>> START Given passage
Section 8. Nontransferability of Options. An Option granted under the Plan shall be transferable by the Optionee only by will or by the laws of descent and distribution and shall be exercisable during the lifetime of the Optionee only by the Optionee.
Section 9. Termination of Employment. A transfer of employment among the Company and any of its Affiliates shall not be considered to be a termination of employment for the purposes of the Plan. The Committee, in its sole and
3
absolute discretion, shall determine whether an authorized leave of absence or absence on military or government service shall constitute a termination of employment for purposes of the Plan. Nothing in the Plan or in any option agreement evidencing an Option granted under the Plan shall confer upon any Optionee any right to continue in the employ of the Company or any Affiliate or in any way interfere with the right of the Company or any Affiliate to terminate the employment of the Optionee at any time, with or without cause.
Section 10. Adjustments Upon Changes in Common Stock. In the event the Company shall effect a split of the Common Stock or dividend payable in Common Stock, or in the event the outstanding Common Stock shall be combined into a smaller number of shares, the maximum number of shares as to which Options may be granted under the Plan shall be decreased or increased proportionately. In the event that before delivery by the Company of all of the shares of Common Stock for which any Option has been granted under the Plan, the Company shall have effected such a split, dividend or combination, the shares still subject to such Option shall be increased or decreased proportionately and the purchase price per share shall be decreased or increased proportionately so that the aggregate purchase price for all of the shares then subject to such Option shall remain the same as immediately prior to such split, dividend or combination.
In the event of a reclassification of Common Stock not covered by the foregoing, or in the event of a liquidation or reorganization (including a merger, consolidation, spinoff or sale of assets) of the Company or an Affiliate, including a transaction in which the Company or an Affiliate is not the survivor, the Board shall make such adjustments, if any, as it may deem appropriate in the number, purchase price and kind of shares covered by the unexercised portions of Options theretofore granted under the Plan. The provisions of this Section shall only be applicable if, and only to the extent that, the application thereof does not conflict with any valid governmental statute, regulation or rule.
>> END Given passage
>> START Listed entries
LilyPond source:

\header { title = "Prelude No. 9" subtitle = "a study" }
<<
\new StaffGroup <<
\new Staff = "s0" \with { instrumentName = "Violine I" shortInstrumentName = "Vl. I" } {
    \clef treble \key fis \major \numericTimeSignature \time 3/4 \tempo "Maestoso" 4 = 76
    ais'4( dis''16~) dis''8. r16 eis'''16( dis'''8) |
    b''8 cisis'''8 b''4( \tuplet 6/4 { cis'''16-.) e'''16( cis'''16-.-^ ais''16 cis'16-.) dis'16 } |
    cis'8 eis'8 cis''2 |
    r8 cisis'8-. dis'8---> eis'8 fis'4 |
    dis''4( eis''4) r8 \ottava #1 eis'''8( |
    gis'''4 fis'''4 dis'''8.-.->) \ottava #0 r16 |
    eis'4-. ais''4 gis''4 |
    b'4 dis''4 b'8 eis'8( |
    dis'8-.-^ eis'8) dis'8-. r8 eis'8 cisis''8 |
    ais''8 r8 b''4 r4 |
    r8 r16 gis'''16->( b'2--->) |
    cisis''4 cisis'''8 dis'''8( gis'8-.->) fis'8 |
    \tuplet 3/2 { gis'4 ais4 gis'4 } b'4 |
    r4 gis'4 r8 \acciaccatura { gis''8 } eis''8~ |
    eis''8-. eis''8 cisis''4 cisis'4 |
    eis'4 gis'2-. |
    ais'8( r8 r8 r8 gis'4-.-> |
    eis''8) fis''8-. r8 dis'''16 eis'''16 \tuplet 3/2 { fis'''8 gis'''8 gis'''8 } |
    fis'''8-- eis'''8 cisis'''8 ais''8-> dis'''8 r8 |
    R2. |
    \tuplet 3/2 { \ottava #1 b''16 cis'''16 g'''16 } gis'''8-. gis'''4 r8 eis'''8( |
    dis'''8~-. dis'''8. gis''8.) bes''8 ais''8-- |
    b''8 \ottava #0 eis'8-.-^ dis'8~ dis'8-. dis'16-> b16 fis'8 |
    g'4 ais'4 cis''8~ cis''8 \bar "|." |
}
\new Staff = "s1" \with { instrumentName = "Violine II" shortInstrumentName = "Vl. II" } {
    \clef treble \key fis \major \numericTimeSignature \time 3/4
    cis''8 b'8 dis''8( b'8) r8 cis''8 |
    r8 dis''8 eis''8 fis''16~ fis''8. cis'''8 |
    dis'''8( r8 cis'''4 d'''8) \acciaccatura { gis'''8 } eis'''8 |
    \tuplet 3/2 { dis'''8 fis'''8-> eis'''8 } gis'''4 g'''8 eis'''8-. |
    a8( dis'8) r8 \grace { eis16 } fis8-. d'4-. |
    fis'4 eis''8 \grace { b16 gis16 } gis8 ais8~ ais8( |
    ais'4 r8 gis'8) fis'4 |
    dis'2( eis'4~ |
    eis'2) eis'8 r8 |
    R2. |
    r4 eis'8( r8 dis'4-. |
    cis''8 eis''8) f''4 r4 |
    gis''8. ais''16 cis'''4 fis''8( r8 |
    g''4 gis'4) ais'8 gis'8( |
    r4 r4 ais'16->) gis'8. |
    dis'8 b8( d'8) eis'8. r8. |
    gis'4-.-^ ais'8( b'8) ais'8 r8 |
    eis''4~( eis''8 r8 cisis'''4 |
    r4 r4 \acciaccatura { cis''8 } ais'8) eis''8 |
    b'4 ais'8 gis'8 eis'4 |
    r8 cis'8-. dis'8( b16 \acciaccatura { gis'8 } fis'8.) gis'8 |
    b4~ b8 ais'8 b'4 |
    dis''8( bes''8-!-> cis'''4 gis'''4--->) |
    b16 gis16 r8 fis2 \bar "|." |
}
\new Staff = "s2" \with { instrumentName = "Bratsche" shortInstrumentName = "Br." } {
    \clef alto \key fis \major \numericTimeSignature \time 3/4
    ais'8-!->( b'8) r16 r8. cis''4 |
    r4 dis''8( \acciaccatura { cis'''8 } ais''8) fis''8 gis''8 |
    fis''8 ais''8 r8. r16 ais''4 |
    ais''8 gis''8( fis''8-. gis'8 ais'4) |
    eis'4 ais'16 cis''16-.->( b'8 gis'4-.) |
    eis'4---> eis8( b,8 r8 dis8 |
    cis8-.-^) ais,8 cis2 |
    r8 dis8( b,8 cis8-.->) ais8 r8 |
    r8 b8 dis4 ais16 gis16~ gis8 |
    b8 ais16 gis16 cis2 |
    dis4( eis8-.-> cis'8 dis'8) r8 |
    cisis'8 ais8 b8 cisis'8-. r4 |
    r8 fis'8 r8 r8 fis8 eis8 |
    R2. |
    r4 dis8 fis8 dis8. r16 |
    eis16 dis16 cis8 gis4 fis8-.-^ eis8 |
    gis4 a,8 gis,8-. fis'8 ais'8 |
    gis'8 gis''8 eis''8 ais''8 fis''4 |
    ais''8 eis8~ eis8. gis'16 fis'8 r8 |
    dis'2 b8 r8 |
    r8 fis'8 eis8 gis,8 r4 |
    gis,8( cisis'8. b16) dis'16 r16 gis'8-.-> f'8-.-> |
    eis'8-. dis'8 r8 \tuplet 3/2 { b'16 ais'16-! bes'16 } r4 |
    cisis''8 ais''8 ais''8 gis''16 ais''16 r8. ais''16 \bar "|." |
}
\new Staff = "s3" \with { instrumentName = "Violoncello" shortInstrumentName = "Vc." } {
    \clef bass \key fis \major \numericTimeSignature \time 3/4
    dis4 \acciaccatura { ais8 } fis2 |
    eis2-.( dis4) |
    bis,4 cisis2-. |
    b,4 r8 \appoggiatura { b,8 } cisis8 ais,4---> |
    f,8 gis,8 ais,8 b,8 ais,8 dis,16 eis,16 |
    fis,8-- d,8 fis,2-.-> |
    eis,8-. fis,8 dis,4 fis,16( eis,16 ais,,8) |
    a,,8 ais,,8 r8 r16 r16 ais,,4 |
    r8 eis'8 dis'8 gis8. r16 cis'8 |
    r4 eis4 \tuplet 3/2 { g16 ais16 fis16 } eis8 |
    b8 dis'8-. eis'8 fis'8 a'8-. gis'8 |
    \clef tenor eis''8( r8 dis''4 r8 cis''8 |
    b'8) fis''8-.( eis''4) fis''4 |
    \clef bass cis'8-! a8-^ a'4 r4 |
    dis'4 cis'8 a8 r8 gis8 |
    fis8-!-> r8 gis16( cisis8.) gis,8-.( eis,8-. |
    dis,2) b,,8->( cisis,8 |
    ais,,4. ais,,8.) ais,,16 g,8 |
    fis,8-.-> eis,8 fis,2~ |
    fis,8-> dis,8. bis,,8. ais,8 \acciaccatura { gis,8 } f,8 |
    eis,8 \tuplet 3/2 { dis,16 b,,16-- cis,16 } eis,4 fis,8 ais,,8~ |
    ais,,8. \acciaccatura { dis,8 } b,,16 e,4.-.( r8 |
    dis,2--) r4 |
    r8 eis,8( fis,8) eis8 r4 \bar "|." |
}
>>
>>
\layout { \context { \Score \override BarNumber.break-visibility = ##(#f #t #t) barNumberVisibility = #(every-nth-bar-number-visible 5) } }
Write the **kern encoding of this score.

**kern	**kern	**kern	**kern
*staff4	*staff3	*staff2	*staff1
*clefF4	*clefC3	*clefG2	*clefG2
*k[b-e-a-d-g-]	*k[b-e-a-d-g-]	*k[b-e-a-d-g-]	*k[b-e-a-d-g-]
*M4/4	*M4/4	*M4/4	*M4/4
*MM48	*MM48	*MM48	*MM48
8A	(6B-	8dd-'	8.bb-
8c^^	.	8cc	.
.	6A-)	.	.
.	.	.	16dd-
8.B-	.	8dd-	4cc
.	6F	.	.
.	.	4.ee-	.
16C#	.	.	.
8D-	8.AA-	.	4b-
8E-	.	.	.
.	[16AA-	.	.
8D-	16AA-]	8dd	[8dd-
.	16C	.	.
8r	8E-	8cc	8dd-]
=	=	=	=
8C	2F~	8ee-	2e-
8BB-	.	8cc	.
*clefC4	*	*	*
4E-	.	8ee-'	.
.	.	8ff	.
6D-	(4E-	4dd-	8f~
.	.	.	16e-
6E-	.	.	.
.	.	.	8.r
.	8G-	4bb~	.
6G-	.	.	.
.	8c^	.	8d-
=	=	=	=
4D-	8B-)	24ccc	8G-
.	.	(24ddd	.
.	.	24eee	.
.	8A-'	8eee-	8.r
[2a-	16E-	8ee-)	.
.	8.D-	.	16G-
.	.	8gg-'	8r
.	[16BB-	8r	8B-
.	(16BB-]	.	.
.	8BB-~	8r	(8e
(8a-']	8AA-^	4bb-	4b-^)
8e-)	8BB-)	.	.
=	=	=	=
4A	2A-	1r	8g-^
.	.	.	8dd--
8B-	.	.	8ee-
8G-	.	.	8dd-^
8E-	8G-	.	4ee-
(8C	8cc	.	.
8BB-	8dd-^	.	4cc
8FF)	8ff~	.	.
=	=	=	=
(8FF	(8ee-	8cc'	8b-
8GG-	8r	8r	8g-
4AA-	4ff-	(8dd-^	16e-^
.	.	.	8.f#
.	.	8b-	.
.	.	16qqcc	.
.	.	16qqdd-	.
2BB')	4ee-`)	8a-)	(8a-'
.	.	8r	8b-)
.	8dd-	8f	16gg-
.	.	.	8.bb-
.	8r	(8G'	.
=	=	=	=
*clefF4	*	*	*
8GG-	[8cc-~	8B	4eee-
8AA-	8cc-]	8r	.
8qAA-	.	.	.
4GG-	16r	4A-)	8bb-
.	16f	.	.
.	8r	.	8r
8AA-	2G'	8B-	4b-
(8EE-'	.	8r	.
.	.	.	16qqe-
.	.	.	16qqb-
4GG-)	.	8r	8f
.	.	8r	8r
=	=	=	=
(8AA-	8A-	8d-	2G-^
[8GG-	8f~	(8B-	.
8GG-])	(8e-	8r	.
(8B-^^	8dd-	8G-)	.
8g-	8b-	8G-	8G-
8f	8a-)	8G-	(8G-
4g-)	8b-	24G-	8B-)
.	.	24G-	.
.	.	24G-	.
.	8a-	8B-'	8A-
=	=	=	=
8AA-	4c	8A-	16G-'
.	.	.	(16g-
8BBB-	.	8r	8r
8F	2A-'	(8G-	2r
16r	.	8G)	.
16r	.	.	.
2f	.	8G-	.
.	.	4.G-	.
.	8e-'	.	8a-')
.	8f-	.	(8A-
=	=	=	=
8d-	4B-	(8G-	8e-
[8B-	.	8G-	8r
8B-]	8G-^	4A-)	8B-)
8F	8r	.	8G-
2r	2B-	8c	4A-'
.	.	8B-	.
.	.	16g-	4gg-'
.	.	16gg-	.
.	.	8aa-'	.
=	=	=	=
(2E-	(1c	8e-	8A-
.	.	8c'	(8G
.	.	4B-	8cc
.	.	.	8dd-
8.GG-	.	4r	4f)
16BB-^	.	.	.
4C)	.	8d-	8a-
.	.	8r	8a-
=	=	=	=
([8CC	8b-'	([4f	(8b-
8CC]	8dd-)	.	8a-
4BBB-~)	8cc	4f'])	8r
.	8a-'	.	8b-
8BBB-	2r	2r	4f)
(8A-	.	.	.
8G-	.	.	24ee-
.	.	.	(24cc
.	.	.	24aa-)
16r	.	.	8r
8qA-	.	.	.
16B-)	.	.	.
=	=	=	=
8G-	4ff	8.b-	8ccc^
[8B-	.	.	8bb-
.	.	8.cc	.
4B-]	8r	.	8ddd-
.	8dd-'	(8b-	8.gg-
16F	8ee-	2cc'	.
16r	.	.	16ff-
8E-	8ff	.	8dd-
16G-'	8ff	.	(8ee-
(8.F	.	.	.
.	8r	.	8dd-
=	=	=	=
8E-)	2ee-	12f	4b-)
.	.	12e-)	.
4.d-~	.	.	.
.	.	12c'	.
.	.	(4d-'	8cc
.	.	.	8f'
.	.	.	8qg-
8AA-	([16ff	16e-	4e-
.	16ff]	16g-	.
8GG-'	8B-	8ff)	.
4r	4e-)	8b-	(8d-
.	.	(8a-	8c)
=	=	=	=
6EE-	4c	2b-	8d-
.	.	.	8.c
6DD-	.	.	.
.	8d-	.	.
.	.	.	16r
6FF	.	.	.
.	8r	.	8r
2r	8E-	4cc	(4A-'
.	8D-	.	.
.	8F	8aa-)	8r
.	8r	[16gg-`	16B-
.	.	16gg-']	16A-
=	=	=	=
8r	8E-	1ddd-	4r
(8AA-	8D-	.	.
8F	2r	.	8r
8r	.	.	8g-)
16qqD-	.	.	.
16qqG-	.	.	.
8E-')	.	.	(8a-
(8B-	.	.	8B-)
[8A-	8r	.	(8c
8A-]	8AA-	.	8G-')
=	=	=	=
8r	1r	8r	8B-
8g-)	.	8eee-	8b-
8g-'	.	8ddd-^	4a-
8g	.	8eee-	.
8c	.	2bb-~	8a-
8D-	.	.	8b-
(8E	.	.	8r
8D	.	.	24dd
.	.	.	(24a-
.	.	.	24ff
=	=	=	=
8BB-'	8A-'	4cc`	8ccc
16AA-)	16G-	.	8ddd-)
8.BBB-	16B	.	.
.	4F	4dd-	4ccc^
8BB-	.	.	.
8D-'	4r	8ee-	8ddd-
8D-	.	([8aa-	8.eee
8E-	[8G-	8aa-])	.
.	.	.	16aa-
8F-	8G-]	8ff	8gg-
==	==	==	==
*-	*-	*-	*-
>> END Listed entries
Exercise ▸
Repeat the option plan text from "Section 8. Nontransferability" up to and including "by the Optionee.", substituting "Participant" for "Optionee" wherever it appears.

Response to the task ▸
Section 8. Nontransferability of Options. An Option granted under the Plan shall be transferable by the Participant only by will or by the laws of descent and distribution and shall be exercisable during the lifetime of the Participant only by the Participant.